Posted: 6/3/2021 1:06:46 PM
dewster

From: Northern NJ, USA

Joined: 2/17/2012

"By soft (vs hard) I mean FPGA LUT+FF pipeline vs FPGA hardware block like PLLE2 (like softcore CPU in PL vs hardware ARM in PS).  I believe it could give some advantages / flexibility."  - Buggins

Ah, in that case the D-Lev LCDPLL is soft (LUT+FF) and not a special PLL hardware block in the FPGA.

"Did you use SERDES primitives or just read/write at data processing clock frequency (e.g. 200MHz)?"

I use the DDR element at I/O.  With core clock of 180MHz this gives 360MHz effective resolution, which is sufficient - but you always want everything you can get here, and if I had your 8x serdes I'd be using it for sure.

"Phase shift value of course does not need so many bits because with high LC Q it's zoomed near zero phase shift.  Zooming effect near resonance increases sensitivity of phase shift."

Yes, the gain increase at resonance is Q/pi, another reason you might as well treat the entire system as linear, though when it isn't locked the search for lock is significantly slowed down due to the lowering of the loop gain.

"Current idea is to calculate near-realtime slightly averaged (~48KHz) phase shift - corrected LC resonance frequency. Drive signal frequency can be set to this calculated LC resonance frequency value."

For the LCDPLL to be a low pass filter for phase noise, the integrated phase error should be used as the NCO input.  The phase error is attenuated to set the loop bandwidth, and I use powers of 2 here because the bandwidth doesn't need to be any closer than that, and right shifting to attenuate is free in digital logic.

"We can add dithering to drive signal target frequency.  E.g. it can be applied to drive control: instead of passing of measured LC frequency as drive oscillator parameter, dithering it."

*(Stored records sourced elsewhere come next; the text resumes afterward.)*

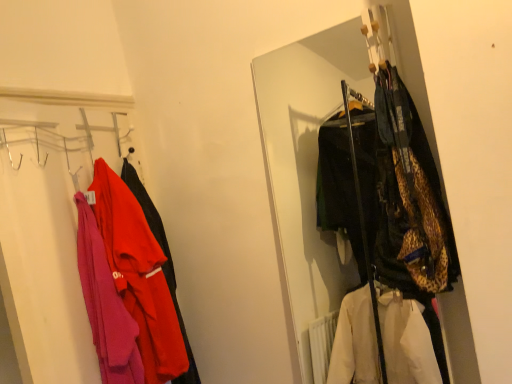
Question: Can leopard print jacket at center, which ranks as the first closet in right-to-left order, be found inside matte pink sweater at left, marked as the 1th closet in a left-to-right arrangement?

Choices:
 (A) yes
 (B) no

Answer: (B)

Question: Is matte pink sweater at left, marked as the 1th closet in a left-to-right arrangement, oriented away from leopard print jacket at center, which ranks as the first closet in right-to-left order?

Choices:
 (A) yes
 (B) no

Answer: (B)

Question: From the image's perspective, would you say matte pink sweater at left, which is the second closet in right-to-left order, is shown under leopard print jacket at center, arranged as the 2th closet when viewed from the left?

Choices:
 (A) yes
 (B) no

Answer: (A)

Question: Can you confirm if matte pink sweater at left, which is the second closet in right-to-left order, is positioned to the left of leopard print jacket at center, which ranks as the first closet in right-to-left order?

Choices:
 (A) no
 (B) yes

Answer: (B)

Question: Is matte pink sweater at left, which is the second closet in right-to-left order, far away from leopard print jacket at center, arranged as the 2th closet when viewed from the left?

Choices:
 (A) yes
 (B) no

Answer: (A)

Question: Choose the correct answer: Is matte pink sweater at left, which is the second closet in right-to-left order, inside leopard print jacket at center, which ranks as the first closet in right-to-left order, or outside it?

Choices:
 (A) inside
 (B) outside

Answer: (B)

Question: In the image, is matte pink sweater at left, which is the second closet in right-to-left order, positioned in front of or behind leopard print jacket at center, which ranks as the first closet in right-to-left order?

Choices:
 (A) behind
 (B) front

Answer: (A)

Question: Considering the positions of point 126,299 and point 308,94, is point 126,299 closer or farther from the camera than point 308,94?

Choices:
 (A) farther
 (B) closer

Answer: (B)

Question: Considering the positions of matte pink sweater at left, which is the second closet in right-to-left order, and leopard print jacket at center, which ranks as the first closet in right-to-left order, in the image, is matte pink sweater at left, which is the second closet in right-to-left order, wider or thinner than leopard print jacket at center, which ranks as the first closet in right-to-left order,?

Choices:
 (A) wide
 (B) thin

Answer: (B)

Question: Is matte pink sweater at left, marked as the 1th closet in a left-to-right arrangement, to the left or to the right of matte red jacket at left in the image?

Choices:
 (A) right
 (B) left

Answer: (B)

Question: From a real-world perspective, is matte pink sweater at left, which is the second closet in right-to-left order, physically located above or below matte red jacket at left?

Choices:
 (A) below
 (B) above

Answer: (B)

Question: From the image's perspective, is matte pink sweater at left, which is the second closet in right-to-left order, positioned above or below matte red jacket at left?

Choices:
 (A) below
 (B) above

Answer: (A)

Question: Looking at their shapes, would you say matte pink sweater at left, marked as the 1th closet in a left-to-right arrangement, is wider or thinner than matte red jacket at left?

Choices:
 (A) wide
 (B) thin

Answer: (B)

Question: Visually, is leopard print jacket at center, arranged as the 2th closet when viewed from the left, positioned to the left or to the right of matte red jacket at left?

Choices:
 (A) right
 (B) left

Answer: (A)

Question: Which is correct: leopard print jacket at center, arranged as the 2th closet when viewed from the left, is inside matte red jacket at left, or outside of it?

Choices:
 (A) inside
 (B) outside

Answer: (B)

I apply the 48kHz triangular dither directly to the NCO drive (frequency) control.  Then I'm looking at the phase difference between the two ends of the coil for 90 degrees, which is easily detected via XOR.  I sample the phase inputs (via DDR) before XOR rather than after because the DDR elements are at the pins.  I've got the dither frequency set significantly above the LCDPLL loop bandwidth so it isn't tracked by the loop.  Too much dither (amplitude) can make the LC really bobble around, and I don't know how to quantify the upper limit of useful dither (this is variable via a front panel knob, with 2x for each detent via shifting in digital logic).

"I like idea of current sensing LC phase shift output. Especially one wire connection from sensor analog frontend to L + antenna.  Current sensing gives zero phase shift at resonance, so I have to detect it.  Unlike hardware flipflop based zero phase detection in PLL ICs (CD4046) which has dead zone near zero, my approach does not have dead zone.  It detects phase difference near zero with 1.2GHz cycle (iserdes rate in DDR mode) precision.  Instead, it has dead zone near PI/2 (my current implementation requires equal ref and shifted signals for at least one 150MHz CLK cycle to switch state).  It should not be a problem because locked loop keeps phase shift near zero."

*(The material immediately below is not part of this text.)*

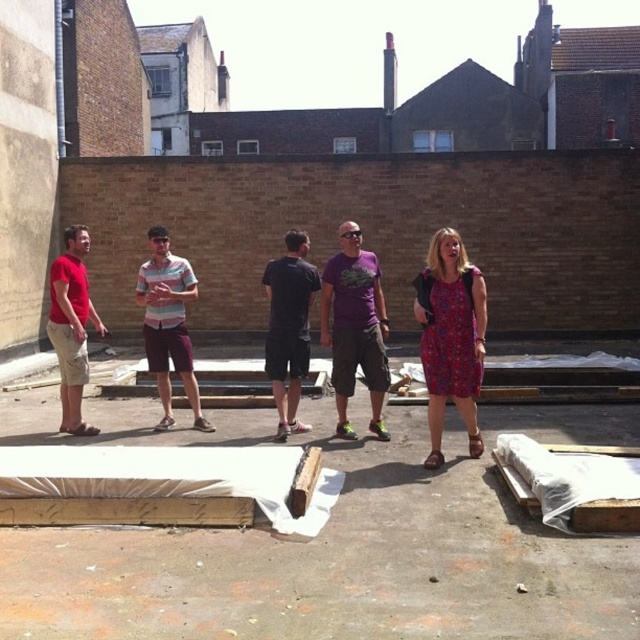
You are standing at the camera position and want to throw a ball to the person wearing the striped cotton shirt at center. The ball has a maximum throw distance of 7 meters. Will you be able to reach them?

The striped cotton shirt at center is 7.17 meters away from the camera, which exceeds the ball throw distance of 7 meters. Therefore, you cannot reach them with the ball.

You can use an XOR if you generate an internal quadrature NCO signal, I had code to do that at one point when I was still going down the heterodyning path IIRC.  XOR is superior in this application because it is immune to edge noise (the NCO will be clean but the coil sense won't be) though XOR can lock to harmonics.

One possible down side to single point sensing is: any differential delay for the phase comparison paths can become a drift issue if it has any thermal dependency.